Second, the Statement notes the circumstances under which that recognition has to occur.  And finally, it states very generally the types of disclosures that have to be made for subsequent events.

Of these items, the key factors are the time period and circumstances for a subsequent event.

The Recognition of Subsequent Events

The first point in the Standard is that you have to recognize in the financial statements the effects of all subsequent events that provide additional evidence about conditions that existed at the date of the balance sheet.

So for example, if you have a lawsuit that’s settled after the balance sheet date but before the financial statements are issued, and the settlement amount varies from the liability recorded in the balance sheet, then you really should be considering putting the settlement amount in that liability.

However, you don’t recognize subsequent events that provide evidence about conditions that DID NOT exist at the date of the balance sheet.  For example, if you settle a lawsuit where the claim arose after the balance sheet date, that is a nonrecognized subsequent event.

Another example of a nonrecognized event is a change in the fair value of an asset or liability that arises after the balance sheet date.

Now you might be scratching your head about this nonrecognition item.  It just means that you don’t recognize the monetary impact of the event in the financial statements.  You still have to disclose it.

If you’re just disclosing it, then you need to disclose the nature of the event and an estimate of its financial effect, or a statement that you can’t make such an estimate.

If a nonrecognized subsequent event is really significant, then you should consider including pro forma financial information along with the regular financial statements.

And also, the Standard requires that you identify the date through which subsequent events have been evaluated, as well as whether that date is the date the financial statements were issued or were available to be issued.

You may have noticed that I just mentioned the “available to be issued” date.  What’s that all about?  Well, the Standard defines it as whenever the financials are complete in form and format, and they comply with GAAP, and all approvals necessary for issuance have been obtained.

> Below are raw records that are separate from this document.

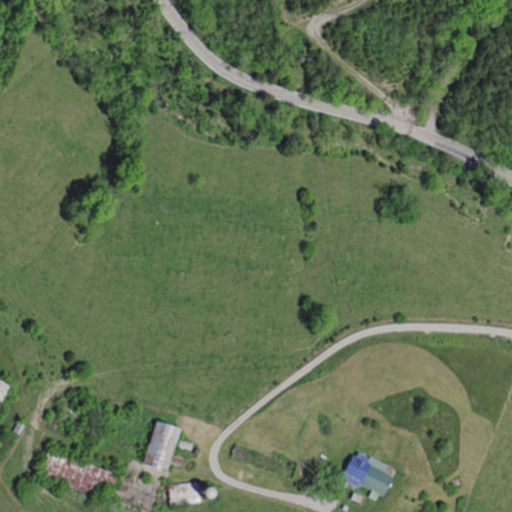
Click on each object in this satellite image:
road: (336, 58)
road: (461, 67)
road: (325, 106)
road: (284, 383)
building: (3, 390)
building: (181, 445)
building: (159, 447)
building: (156, 449)
building: (360, 474)
building: (77, 475)
building: (364, 475)
building: (181, 493)
building: (353, 498)
building: (341, 507)
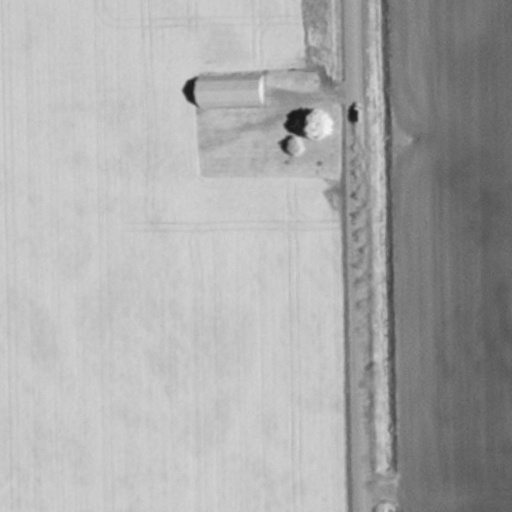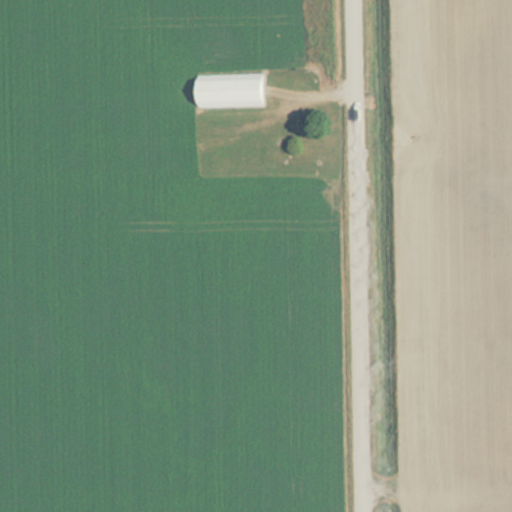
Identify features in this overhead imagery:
building: (232, 89)
road: (363, 256)
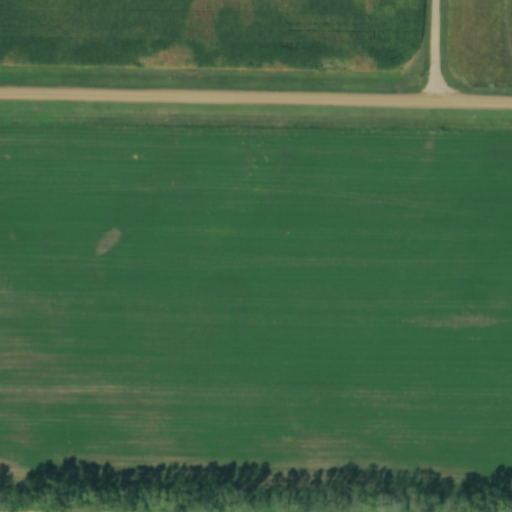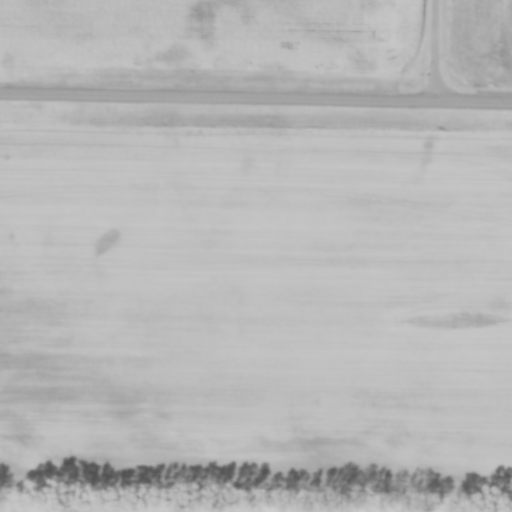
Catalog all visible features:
road: (422, 52)
road: (255, 101)
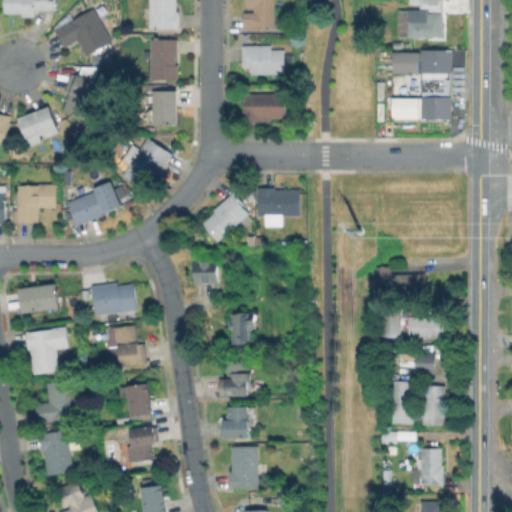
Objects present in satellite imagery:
building: (29, 5)
building: (24, 6)
building: (161, 13)
building: (162, 13)
building: (257, 14)
building: (259, 14)
building: (419, 20)
building: (425, 22)
building: (81, 31)
building: (85, 31)
building: (163, 57)
building: (162, 58)
building: (261, 58)
building: (265, 58)
building: (96, 59)
building: (434, 60)
building: (403, 61)
building: (410, 63)
building: (440, 63)
road: (8, 65)
road: (326, 68)
road: (209, 77)
building: (77, 94)
building: (79, 94)
building: (165, 105)
building: (262, 106)
building: (264, 106)
building: (434, 106)
building: (403, 107)
building: (408, 108)
building: (440, 108)
building: (38, 122)
building: (36, 125)
building: (3, 126)
building: (4, 126)
road: (495, 128)
road: (402, 138)
road: (217, 154)
road: (325, 154)
road: (479, 154)
building: (143, 160)
building: (147, 162)
road: (509, 169)
road: (495, 192)
building: (36, 199)
building: (32, 200)
building: (278, 200)
building: (95, 202)
building: (1, 203)
building: (276, 203)
building: (3, 206)
building: (227, 215)
building: (223, 216)
power tower: (357, 228)
building: (251, 239)
building: (264, 240)
building: (397, 279)
building: (401, 279)
building: (40, 296)
building: (114, 296)
building: (37, 297)
building: (112, 297)
building: (391, 323)
building: (392, 325)
building: (240, 326)
building: (424, 326)
building: (427, 328)
road: (327, 341)
building: (124, 344)
building: (129, 344)
building: (47, 347)
building: (45, 348)
road: (180, 369)
building: (236, 379)
building: (234, 381)
building: (136, 397)
building: (140, 397)
building: (60, 401)
building: (401, 401)
building: (55, 402)
building: (432, 403)
road: (478, 410)
building: (124, 418)
building: (234, 421)
building: (237, 421)
building: (122, 426)
building: (391, 437)
building: (143, 441)
building: (139, 443)
building: (57, 450)
road: (7, 451)
building: (55, 451)
building: (429, 465)
building: (432, 465)
building: (242, 466)
building: (245, 466)
building: (74, 498)
building: (77, 498)
building: (152, 498)
building: (154, 498)
building: (432, 505)
building: (430, 506)
building: (255, 510)
building: (259, 510)
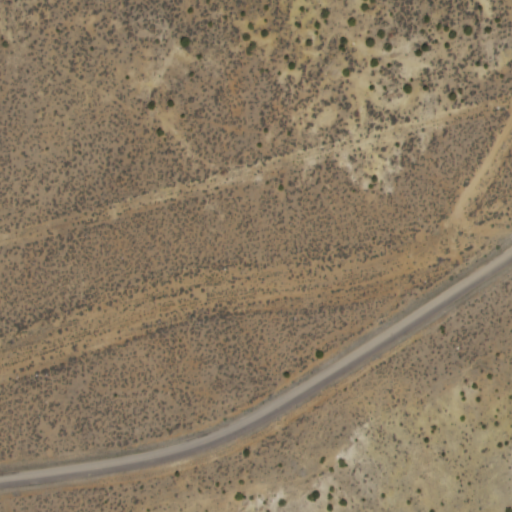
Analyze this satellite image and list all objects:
road: (467, 162)
road: (225, 288)
road: (271, 407)
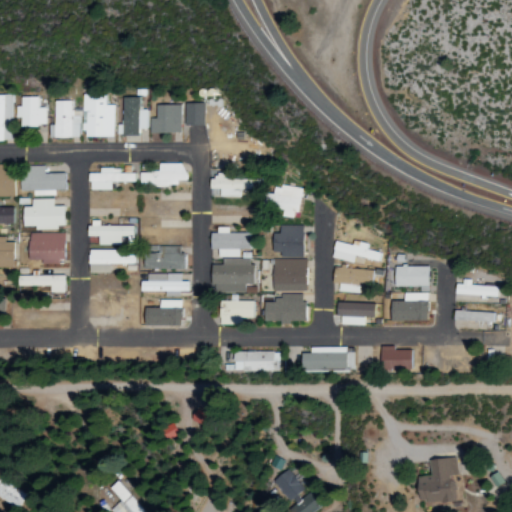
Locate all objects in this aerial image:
road: (278, 55)
building: (29, 113)
building: (192, 115)
building: (96, 117)
building: (5, 118)
building: (131, 118)
building: (164, 120)
building: (64, 121)
road: (395, 126)
road: (363, 132)
road: (193, 150)
building: (162, 176)
building: (107, 179)
building: (40, 182)
building: (5, 185)
building: (230, 186)
building: (283, 201)
building: (42, 215)
building: (5, 216)
building: (109, 234)
building: (287, 242)
building: (228, 243)
road: (84, 244)
building: (45, 248)
building: (353, 253)
building: (6, 254)
building: (163, 258)
building: (108, 260)
road: (329, 272)
building: (230, 276)
building: (287, 276)
building: (411, 277)
building: (349, 279)
building: (43, 283)
building: (161, 283)
building: (474, 290)
road: (450, 300)
building: (1, 306)
building: (284, 309)
building: (234, 310)
building: (353, 313)
building: (473, 319)
road: (236, 336)
building: (326, 359)
building: (394, 359)
building: (253, 362)
building: (167, 432)
building: (495, 480)
building: (436, 482)
building: (295, 493)
building: (11, 494)
building: (122, 500)
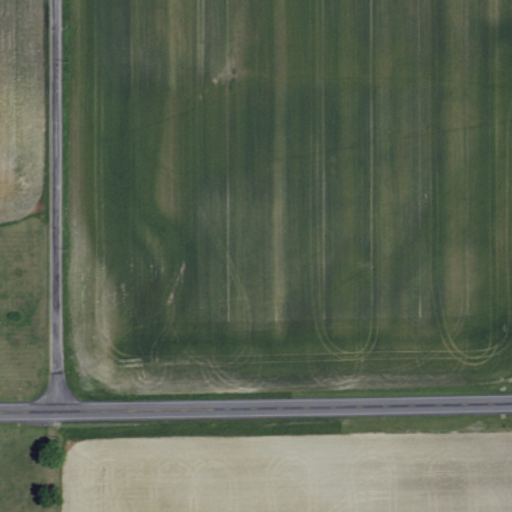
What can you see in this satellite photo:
road: (46, 207)
road: (256, 409)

This definition really applies to private companies.  Publicly-held companies have a fixed release date for their financials, but private ones may not issue their financials to anyone, so you don’t want them to keep updating their financials for subsequent events for potentially a long time.

If you look at the end of the Standard, where they list all of the preceding accounting standards that have to be modified because of this new Standard, the same item occurs several dozen times, which is that the “issuance date” is being replaced with the date when the financial statements are issued or available to be issued.  So, based on the modification of past pronouncements, that appears to be the key change in this Standard.

And finally, the Standard applies to both interim and year-end financial statements.

My interpretation of this Standard is that it’s by no means monumental.  It’s more of a conceptual document, so they’re clarifying how you deal with subsequent events, and how long you need to deal with them.